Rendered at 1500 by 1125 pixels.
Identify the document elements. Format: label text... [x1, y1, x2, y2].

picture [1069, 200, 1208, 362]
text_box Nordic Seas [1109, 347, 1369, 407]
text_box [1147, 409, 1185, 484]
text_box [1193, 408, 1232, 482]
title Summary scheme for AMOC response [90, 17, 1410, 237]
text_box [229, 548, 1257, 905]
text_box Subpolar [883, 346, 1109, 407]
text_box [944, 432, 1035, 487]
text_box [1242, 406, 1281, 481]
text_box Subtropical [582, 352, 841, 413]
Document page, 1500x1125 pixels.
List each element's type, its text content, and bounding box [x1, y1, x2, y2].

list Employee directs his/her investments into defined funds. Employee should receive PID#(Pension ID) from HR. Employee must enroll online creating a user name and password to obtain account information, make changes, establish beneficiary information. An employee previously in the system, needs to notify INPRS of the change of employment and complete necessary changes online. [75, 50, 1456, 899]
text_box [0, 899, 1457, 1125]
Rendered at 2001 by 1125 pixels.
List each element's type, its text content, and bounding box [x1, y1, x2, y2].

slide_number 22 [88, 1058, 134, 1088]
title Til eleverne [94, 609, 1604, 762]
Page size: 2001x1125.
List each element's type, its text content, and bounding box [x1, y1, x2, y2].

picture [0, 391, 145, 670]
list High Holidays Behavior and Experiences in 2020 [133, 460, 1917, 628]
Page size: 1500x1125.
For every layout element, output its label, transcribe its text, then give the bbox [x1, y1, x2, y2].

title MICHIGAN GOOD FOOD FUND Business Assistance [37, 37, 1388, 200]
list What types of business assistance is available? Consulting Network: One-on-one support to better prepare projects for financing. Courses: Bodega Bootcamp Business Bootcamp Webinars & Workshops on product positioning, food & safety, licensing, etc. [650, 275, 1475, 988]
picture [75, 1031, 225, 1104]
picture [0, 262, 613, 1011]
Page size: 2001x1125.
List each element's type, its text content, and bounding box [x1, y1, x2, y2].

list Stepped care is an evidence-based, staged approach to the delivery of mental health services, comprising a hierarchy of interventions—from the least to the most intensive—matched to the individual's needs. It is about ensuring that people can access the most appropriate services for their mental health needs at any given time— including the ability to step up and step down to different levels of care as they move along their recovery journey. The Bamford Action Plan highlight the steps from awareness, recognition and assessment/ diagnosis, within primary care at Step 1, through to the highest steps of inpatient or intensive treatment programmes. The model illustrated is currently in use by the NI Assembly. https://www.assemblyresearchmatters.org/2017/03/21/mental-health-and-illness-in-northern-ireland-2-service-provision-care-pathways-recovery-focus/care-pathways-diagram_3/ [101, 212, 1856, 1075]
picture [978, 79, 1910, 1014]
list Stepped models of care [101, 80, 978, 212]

▶ [DIRECTIONS FOR THIS TASK] Would you repeat each of the lines above exactly?

▶ [WRITTEN SOLUTION]
Rendered at 1500 by 1125 pixels.
Identify the document elements. Format: label text... [x1, y1, x2, y2].

picture [1069, 200, 1208, 362]
text_box Nordic Seas [1109, 347, 1369, 407]
text_box [1147, 409, 1185, 484]
text_box [1193, 408, 1232, 482]
title Summary scheme for AMOC response [90, 17, 1410, 237]
text_box [229, 548, 1257, 905]
text_box Subpolar [883, 346, 1109, 407]
text_box [944, 432, 1035, 487]
text_box [1242, 406, 1281, 481]
text_box Subtropical [582, 352, 841, 413]
Document page, 1500x1125 pixels.
List each element's type, its text content, and bounding box [x1, y1, x2, y2].

list Employee directs his/her investments into defined funds. Employee should receive PID#(Pension ID) from HR. Employee must enroll online creating a user name and password to obtain account information, make changes, establish beneficiary information. An employee previously in the system, needs to notify INPRS of the change of employment and complete necessary changes online. [75, 50, 1456, 899]
text_box [0, 899, 1457, 1125]
Rendered at 2001 by 1125 pixels.
List each element's type, its text content, and bounding box [x1, y1, x2, y2].

slide_number 22 [88, 1058, 134, 1088]
title Til eleverne [94, 609, 1604, 762]
Page size: 2001x1125.
List each element's type, its text content, and bounding box [x1, y1, x2, y2].

picture [0, 391, 145, 670]
list High Holidays Behavior and Experiences in 2020 [133, 460, 1917, 628]
Page size: 1500x1125.
For every layout element, output its label, transcribe its text, then give the bbox [x1, y1, x2, y2].

title MICHIGAN GOOD FOOD FUND Business Assistance [37, 37, 1388, 200]
list What types of business assistance is available? Consulting Network: One-on-one support to better prepare projects for financing. Courses: Bodega Bootcamp Business Bootcamp Webinars & Workshops on product positioning, food & safety, licensing, etc. [650, 275, 1475, 988]
picture [75, 1031, 225, 1104]
picture [0, 262, 613, 1011]
Page size: 2001x1125.
List each element's type, its text content, and bounding box [x1, y1, x2, y2].

list Stepped care is an evidence-based, staged approach to the delivery of mental health services, comprising a hierarchy of interventions—from the least to the most intensive—matched to the individual's needs. It is about ensuring that people can access the most appropriate services for their mental health needs at any given time— including the ability to step up and step down to different levels of care as they move along their recovery journey. The Bamford Action Plan highlight the steps from awareness, recognition and assessment/ diagnosis, within primary care at Step 1, through to the highest steps of inpatient or intensive treatment programmes. The model illustrated is currently in use by the NI Assembly. https://www.assemblyresearchmatters.org/2017/03/21/mental-health-and-illness-in-northern-ireland-2-service-provision-care-pathways-recovery-focus/care-pathways-diagram_3/ [101, 212, 1856, 1075]
picture [978, 79, 1910, 1014]
list Stepped models of care [101, 80, 978, 212]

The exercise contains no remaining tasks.